Un détour par la route : pourquoi l’accélération dépend aussi des pneus et du sol
Mais attention, Newton ne travaille jamais seul ! La force n’est efficace que si elle est correctement transmise entre la voiture et la route.
C’est ici qu’interviennent les forces de frottement : le pneu doit “accrocher” le sol pour transmettre la force motrice. Si la route est verglacée, même un moteur surpuissant produirait… du patinage, mais pas d’accélération.
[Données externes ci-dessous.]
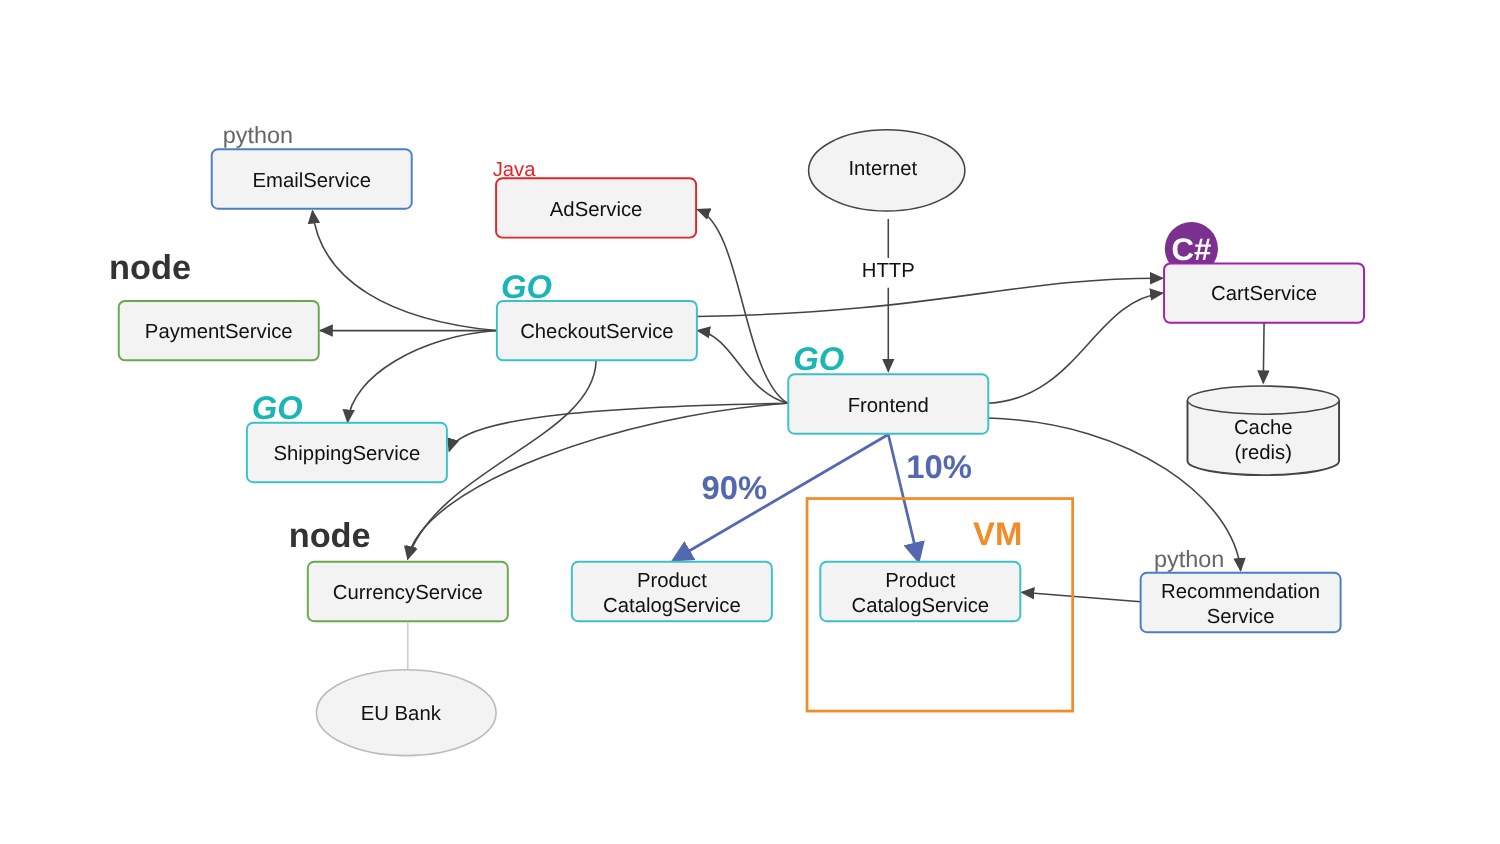Internet
HTTP
HTTP
python
EmailService
Java
AdService
node
PaymentService
GO
CheckoutService
C#
CartService
GO
Frontend
Cache
(redis)
GO
ShippingService
10%
90%
VM
node
CurrencyService
Product
CatalogService
Product
CatalogService
python
Recommendation
Service
EU Bank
Ce phénomène met en jeu ce qu’on appelle le coefficient d’adhérence (souvent noté μ) : plus il est élevé, plus la force transmise au sol est grande, donc meilleure est l’accélération possible. Un pneu slick (utilisé en Formule 1) sur bitume sec peut atteindre μ ≈ 1.4 ; un pneu usé sur route mouillée descend vers 0.2, transformant chaque accélération brutale en dérapage contrôlé — ou incontrôlé.
Voici, schématisé, le lien entre force motrice, adhérence et accélération :
| Scénario |
Masse (kg) |
Force motrice (N) |
μ (Adhérence) |
Accélération possible (m/s²) |
| Voiture citadine sur bitume sec |
1000 |
2000 |
0,9 |
2 |
| Voiture sportive pneus larges, piste sèche |
1200 |
4500 |
1,2 |
3,75 |
| Même voiture, route mouillée |
1200 |
4500 |
0,4 |
1,5 |
| Poids lourd route enneigée |
8000 |
6000 |
0,15 |
0,11 |
Dans la vie réelle, chaque accélération dépend autant du moteur que de la qualité de la chaussée et des pneus — la deuxième loi de Newton interagit donc avec le monde matériel, et ne se limite pas à une équation.